• Text for analysis:
>>>

Embedding Models Comparison
On 512MB servers, local embedding models are not an option. They will OOM kill your server before the first request.
Model Comparison Table
| Model | Dimensions | Type | Best For | RAM on 512MB | Cost |
|---|---|---|---|---|---|
| ⭐ Jina AI v2 base-en | 768 | API | Constrained servers — my production choice | ~0 MB (API call) | 1M tokens free/month |
| OpenAI text-embedding-3-small | 1536 | API | General RAG, best quality/cost balance | ~0 MB (API call) | $0.02 per 1M tokens |
| OpenAI text-embedding-3-large | 3072 (MRL: → 256) | API + MRL | Max accuracy — truncate to 512 for 80% storage savings | ~0 MB (API call) | $0.13 per 1M tokens |
| all-MiniLM-L6-v2 | 384 | ⚠️ Local | Offline dev/testing ONLY | ~400 MB — OOM RISK | Free but kills server |
| all-mpnet-base-v2 | 768 | ⚠️ Local | Higher accuracy than MiniLM — local dev only | ~450 MB — OOM KILL | Free local only |
| Google textembedding-gecko | 768 | API | GCP ecosystem, good multilingual | ~0 MB | Paid after free quota |
Why I Use Jina AI in Production
from langchain_community.embeddings import JinaEmbeddings
embeddings = JinaEmbeddings(
jina_api_key="your_key",
model_name="jina-embeddings-v2-base-en"
)
# Batch embedding — critical for large files
# Jina free tier: per-request token limits
# Solution: batch at 5 chunks per call with 200ms pause
async def embed_in_batches(chunks: list[str], batch_size: int = 5):
vectors = []
for i in range(0, len(chunks), batch_size):
batch = chunks[i:i + batch_size]
batch_vectors = embeddings.embed_documents(batch)
vectors.extend(batch_vectors)

<<<

• Recorded information:
>>>

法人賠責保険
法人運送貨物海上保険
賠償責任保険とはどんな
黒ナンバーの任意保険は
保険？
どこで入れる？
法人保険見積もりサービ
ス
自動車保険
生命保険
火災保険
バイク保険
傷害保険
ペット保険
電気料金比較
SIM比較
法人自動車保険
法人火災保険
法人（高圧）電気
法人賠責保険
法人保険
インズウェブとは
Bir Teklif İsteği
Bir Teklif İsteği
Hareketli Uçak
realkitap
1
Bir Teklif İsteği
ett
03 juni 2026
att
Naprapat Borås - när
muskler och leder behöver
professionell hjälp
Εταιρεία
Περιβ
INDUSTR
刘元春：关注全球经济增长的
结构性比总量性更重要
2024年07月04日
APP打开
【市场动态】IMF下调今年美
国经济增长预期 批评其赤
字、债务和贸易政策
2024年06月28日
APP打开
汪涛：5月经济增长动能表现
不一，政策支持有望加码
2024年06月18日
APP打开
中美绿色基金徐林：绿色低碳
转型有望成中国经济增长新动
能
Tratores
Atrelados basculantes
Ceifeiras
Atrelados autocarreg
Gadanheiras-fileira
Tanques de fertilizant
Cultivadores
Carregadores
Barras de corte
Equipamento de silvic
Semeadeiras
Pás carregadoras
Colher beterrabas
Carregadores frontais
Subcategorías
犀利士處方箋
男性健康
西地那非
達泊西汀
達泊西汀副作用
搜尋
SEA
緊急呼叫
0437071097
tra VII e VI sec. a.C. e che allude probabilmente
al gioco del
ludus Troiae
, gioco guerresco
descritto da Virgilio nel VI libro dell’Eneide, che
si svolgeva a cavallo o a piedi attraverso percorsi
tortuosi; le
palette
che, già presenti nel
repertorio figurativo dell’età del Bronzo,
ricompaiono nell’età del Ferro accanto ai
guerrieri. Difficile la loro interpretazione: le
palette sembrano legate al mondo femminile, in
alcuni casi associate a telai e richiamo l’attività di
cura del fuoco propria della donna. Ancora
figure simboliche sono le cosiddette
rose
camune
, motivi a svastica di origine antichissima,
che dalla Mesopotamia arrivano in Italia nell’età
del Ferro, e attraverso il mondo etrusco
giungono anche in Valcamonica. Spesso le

<<<

• About this task:
Write what comes next in the embedding models comparison, picking up right after its last line.

• Reply to the task:
await asyncio.sleep(0.2) # Rate limit protection
return vectors
Why Jina over others on free tier:
- 1M tokens/month free — enough for full legal corpus + ongoing queries
- API-based = 0MB local RAM overhead
- 768-dim = same as Google's gecko, good quality
- Exponential backoff when rate limited:
3s → 6s → 12s → 24s → 48s
Matryoshka Representation Learning (MRL)
MRL is an embedding training technique where the full vector encodes meaning in its first N dimensions. You can truncate without retraining the model.
| Configuration | Dimensions | Storage/Vector | Accuracy Loss | Best For |
|---|---|---|---|---|
| Full | 3072 | ~12 KB/vector | 0% baseline | Unlimited storage |
| MRL Truncated 1024 | 1024 | ~4 KB/vector | <1% | Balanced production |
| ⭐ MRL Truncated 512 | 512 | ~2 KB/vector | <1.5% | 512MB RAM servers |
| MRL Truncated 256 | 256 | ~1 KB/vector | <2% | Extreme constraints |
How to Use MRL with OpenAI
from openai import OpenAI
client = OpenAI()
response = client.embeddings.create(
model="text-embedding-3-large",
input="Your text here",
dimensions=512 # MRL truncation — pass this parameter
)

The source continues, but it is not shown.